Which guideline includes Accessibility when using Nielsen's Heuristics?



  • We've been tasked with performing a heuristic analysis for a project, and the requirements specifically include the use Nielsen's heuristics.

    Although this isn't a problem for us, we usually use a reduced version of Kaniasty's criteria ( moved from the criteria of https://www.researchgate.net/publication/220302615_Ergonomic_Criteria_for_the_Evaluation_of_Human-Computer_Interfaces_Criteres_Ergonomiques_pour_l%27Evaluation_d%27Interfaces_Utilisateurs ), since they contain a fairly complete criterion for accessibility.

    Now I never noticed that Nielsen's heuristic doesn't include a clear heuristic criterion for accessibility (and neither does Shneidermann, although we've used "Keep Locus of Control" for accessibility).

    In Nielsen's, the criterion that comes most readily to mind is # 6, "Recognition rather than recall."

    So my question is: is this the right one? Or is there a better rule to group all accessibility concerns?

    The Nielsen guidelines are so broad and vague that almost any guideline could fall under these accessibility criteria, so I'm not sure it's the right one.



  • I think the issue lies in the question. It assumes inclusion of accessibility in the heuristics, while you cannot treat accessibility as an isolated rule like the others. As we often say, accessibility is not a single person’s responsibility, neither can be handled as a phase or a last checkpoint.

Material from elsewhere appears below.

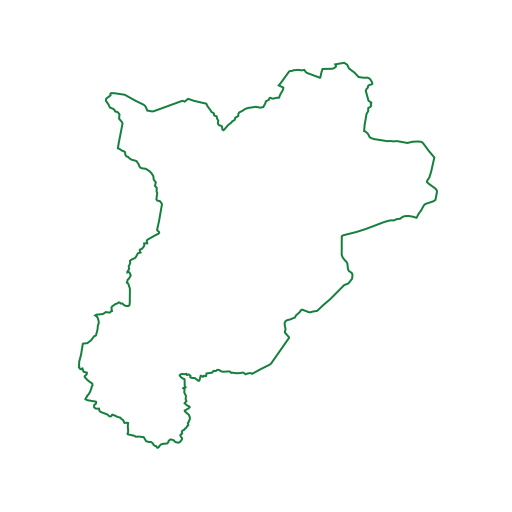 outline of Dong Xuan, Phú Yên, Vietnam, rotated 278°
{"feature_id": "81297802B78420794750623", "entity_name": "Dong Xuan", "entity_type": "district", "adm_level": 2, "iso_a3": "VNM", "parent_name": "Vietnam", "parent_adm1": "Phú Yên", "projection": "natural_earth1", "projection_center": [108.875, 13.413], "detail": "fine", "context": "isolated", "style": "outline", "palette": "green", "viewbox_px": 512, "rotation_deg": 278, "n_neighbors": 0, "source": "geoboundaries", "source_scale": "gbopen_adm2", "svg_char_len": 6035}
<svg xmlns="http://www.w3.org/2000/svg" viewBox="0 0 512 512"><g transform="rotate(278 256 256)"><path d="M396.2,89.2L394.8,89.6L391.0,85.8L388.8,85.7L385.7,88.7L382.7,90.7L381.9,94.0L380.9,95.6L379.6,96.3L379.2,99.0L377.6,100.8L377.2,101.1L372.9,101.3L370.1,104.5L368.5,105.4L348.2,104.3L343.4,104.3L342.9,106.3L341.7,108.5L341.1,111.2L340.7,111.7L338.0,112.6L336.6,113.8L336.4,115.4L334.9,117.4L334.1,119.2L333.4,124.4L330.3,127.2L328.5,128.0L327.3,129.4L327.0,130.6L327.0,134.8L325.1,138.9L323.3,141.1L320.8,143.2L317.4,144.1L315.0,146.5L311.3,146.2L309.7,148.2L305.9,148.6L304.8,149.4L298.2,149.5L297.1,150.6L297.0,153.1L294.9,155.3L294.0,155.7L276.8,155.1L268.3,154.4L267.6,154.7L266.5,156.4L265.6,156.9L264.5,156.4L262.7,153.6L256.9,146.1L255.8,145.7L253.4,146.5L253.0,143.5L250.7,143.9L249.4,143.4L247.0,141.9L246.4,140.4L245.8,140.0L244.7,140.3L243.4,141.2L242.3,138.7L238.1,137.1L237.1,136.4L235.1,133.2L233.7,131.9L231.2,132.4L227.9,131.4L225.5,132.2L222.5,130.8L221.8,130.9L222.4,131.9L222.2,132.9L219.7,134.5L219.0,134.6L215.9,133.3L214.4,132.1L213.4,132.2L211.9,131.7L211.5,132.0L211.2,133.0L209.8,133.9L206.0,135.7L192.2,137.5L189.5,137.5L188.7,136.4L188.4,133.9L189.3,131.6L190.4,130.3L190.1,128.5L190.9,127.6L191.0,126.6L189.8,125.4L188.8,123.4L186.1,120.6L184.8,120.0L181.4,121.0L181.0,120.0L179.9,119.5L179.5,118.5L179.6,115.2L177.2,112.4L175.7,106.2L174.8,105.0L173.7,107.0L172.5,108.0L168.9,109.5L167.4,109.6L165.1,109.1L161.1,109.3L155.5,108.6L154.9,108.4L153.9,106.8L149.7,104.5L146.2,101.1L145.3,97.2L144.8,96.7L133.7,96.5L126.7,95.6L124.8,95.9L123.3,95.8L121.9,96.4L121.1,96.1L119.7,97.6L119.5,98.4L119.6,99.1L120.3,99.3L120.5,99.8L118.0,101.0L117.3,101.6L117.0,104.7L116.5,104.9L114.9,104.6L113.0,103.0L112.1,103.4L109.7,106.4L108.1,109.0L107.2,111.1L106.5,111.8L105.0,112.1L103.7,111.4L102.4,111.5L98.4,110.6L95.3,109.3L94.3,108.3L93.3,108.2L91.4,107.2L90.4,107.0L89.9,108.5L89.7,109.7L89.5,117.7L88.9,118.1L88.0,118.1L87.1,117.8L86.2,116.6L83.9,116.6L82.8,118.0L82.6,119.3L83.0,121.8L81.2,122.3L80.0,123.7L78.4,130.8L76.8,133.2L77.1,134.8L77.4,135.1L78.8,135.6L78.9,135.8L78.3,138.7L77.4,141.1L77.0,144.2L75.9,145.4L75.0,147.2L72.4,149.0L72.9,151.5L72.8,152.6L69.7,152.7L64.8,153.8L63.4,153.8L62.1,153.5L61.6,153.9L61.0,160.8L60.3,162.1L60.9,165.4L61.0,170.0L57.3,173.0L56.9,175.9L57.2,177.6L57.0,178.4L56.1,179.9L54.8,180.8L54.0,182.0L53.7,183.8L52.6,184.5L52.4,185.3L53.1,186.3L54.3,186.7L56.3,188.3L57.0,189.9L57.9,193.9L59.1,195.0L60.7,195.2L62.3,196.6L62.5,197.7L62.0,200.3L61.0,201.3L60.5,202.6L60.3,205.2L61.1,206.4L63.0,207.7L64.4,208.2L65.2,208.1L67.7,206.0L68.4,206.1L69.9,207.6L71.6,207.1L72.3,207.2L72.9,207.5L73.8,209.0L75.3,209.8L76.0,210.7L78.1,211.6L78.9,212.5L81.3,211.8L82.2,212.5L83.3,212.5L84.9,213.2L86.8,213.0L89.3,211.7L91.3,208.5L92.4,207.1L93.0,206.9L95.9,210.6L97.2,211.4L97.7,210.9L98.5,208.4L100.3,205.8L102.7,207.3L104.2,206.3L107.8,206.1L110.8,204.0L114.5,203.7L114.9,202.3L115.3,202.5L115.5,204.0L116.2,204.6L117.5,203.5L123.6,202.5L124.2,202.1L124.6,200.3L125.4,198.8L126.9,197.1L127.3,197.0L128.6,198.3L128.9,199.2L129.0,201.9L129.6,203.2L128.6,203.9L128.5,204.4L129.3,205.3L129.4,205.8L128.3,207.7L126.8,207.8L126.5,208.1L126.4,210.2L126.6,212.4L124.5,216.1L124.4,216.8L125.0,217.3L129.7,217.9L129.8,218.4L129.0,220.2L130.1,221.0L129.9,223.0L130.3,223.3L132.8,223.3L134.3,228.5L134.8,229.1L136.3,229.9L136.5,232.2L137.9,233.5L138.0,235.3L136.9,237.6L136.8,239.7L138.0,245.5L137.7,246.6L136.8,247.8L137.2,248.9L137.1,251.4L137.5,255.1L138.7,259.1L138.6,260.1L137.4,262.1L138.8,264.7L139.3,267.3L138.8,268.6L144.9,276.8L150.3,284.7L151.6,285.9L179.5,300.1L180.2,299.9L184.2,295.3L185.4,295.1L187.6,295.5L191.7,294.0L193.5,293.7L195.4,294.2L196.7,295.6L197.9,298.6L200.6,303.2L202.8,303.9L206.1,306.8L208.9,308.3L209.3,309.5L207.8,315.6L207.7,317.5L208.8,319.7L210.1,324.0L210.4,324.4L216.6,329.3L223.6,335.5L239.5,347.4L241.4,350.9L242.3,351.7L246.9,354.3L250.7,354.2L252.0,353.6L252.6,353.0L254.3,349.8L256.2,348.8L261.3,347.5L263.0,346.2L263.9,344.8L266.8,341.9L269.1,340.7L287.5,338.2L288.7,339.6L293.7,352.0L297.9,360.7L306.8,376.9L308.6,380.7L310.1,384.4L310.4,387.5L312.3,390.6L312.8,393.3L315.3,396.0L316.2,397.9L316.9,401.5L316.8,405.2L316.2,409.6L320.7,411.3L323.8,413.0L329.5,415.2L331.1,416.5L334.9,424.1L336.6,425.9L344.8,426.3L346.2,425.8L347.0,425.2L348.0,423.8L351.6,417.0L353.1,414.9L354.2,415.0L358.2,416.8L363.9,417.7L378.4,418.9L383.8,412.8L391.1,405.6L391.8,404.4L392.1,403.0L391.8,399.5L390.9,395.0L389.0,390.3L389.4,379.6L388.6,375.9L388.6,373.8L388.0,369.7L388.2,357.0L388.8,353.4L389.6,351.9L392.2,350.2L393.5,348.7L394.5,347.0L394.7,345.7L401.0,345.3L412.1,345.7L415.0,346.9L418.2,346.6L419.9,348.8L421.1,349.1L422.5,348.4L423.4,348.9L424.0,348.8L425.4,345.8L434.9,341.7L436.5,342.1L438.3,343.3L440.1,343.4L441.1,344.5L441.9,346.4L442.6,347.1L443.2,347.2L444.8,346.3L447.1,344.3L447.9,342.7L448.1,341.6L447.5,337.7L447.5,332.7L451.3,328.0L454.7,321.9L458.1,319.7L459.6,316.4L456.8,307.8L455.4,308.8L454.5,308.7L452.7,306.9L452.0,305.3L450.5,295.9L447.4,295.3L441.6,294.8L441.4,294.5L444.2,281.8L444.8,280.0L447.0,277.9L446.2,275.5L446.2,271.9L445.1,267.1L444.5,266.4L443.8,263.8L443.3,263.1L431.0,256.6L428.1,254.8L426.6,259.6L425.8,259.7L424.1,259.5L419.2,257.5L416.0,256.8L415.5,254.3L414.2,251.1L414.2,249.7L414.6,248.5L414.6,247.9L414.3,247.4L412.3,246.9L411.0,244.8L410.3,244.2L408.6,244.0L404.5,242.5L403.5,239.6L403.7,235.0L401.5,227.6L400.1,224.8L398.3,222.9L395.8,219.4L394.6,218.8L392.0,218.9L390.2,216.3L387.8,215.9L385.7,213.4L384.8,213.1L381.7,210.1L376.4,206.7L376.0,206.2L376.5,205.2L379.6,204.2L380.0,203.6L380.3,201.6L380.6,200.8L381.6,200.1L382.3,199.8L384.8,199.8L386.7,198.3L388.8,197.6L389.3,195.2L389.7,194.8L390.9,194.7L391.6,194.1L392.5,191.7L393.9,190.8L397.5,187.2L399.9,185.6L401.0,173.2L402.2,166.9L398.9,163.8L399.5,161.7L399.3,161.2L385.1,134.5L384.7,132.9L384.9,128.1L388.4,126.0L389.5,124.8L390.2,123.6L393.0,115.0L397.4,103.6L397.5,93.9L397.2,90.0L396.2,89.2Z" fill="none" stroke="#15803d" stroke-width="2"/></g></svg>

    There was some work done to map WCAG rules to Nielsen’s heuristics, which shows the nature of their relation. Accessibility is not one of the rules, but there’s a big overlap of what’s necessary for accessibility and the heuristics.

    • https://blog.myplanet.com/usability-and-accessibility-213c3185314f
    • https://www.researchgate.net/publication/336472653_Mapping_WCAG_Guidelines_to_Nielsen%27s_Heuristics

    So personally I would say that Nielsen’s heuristics are necessary but not sufficient for accessibility.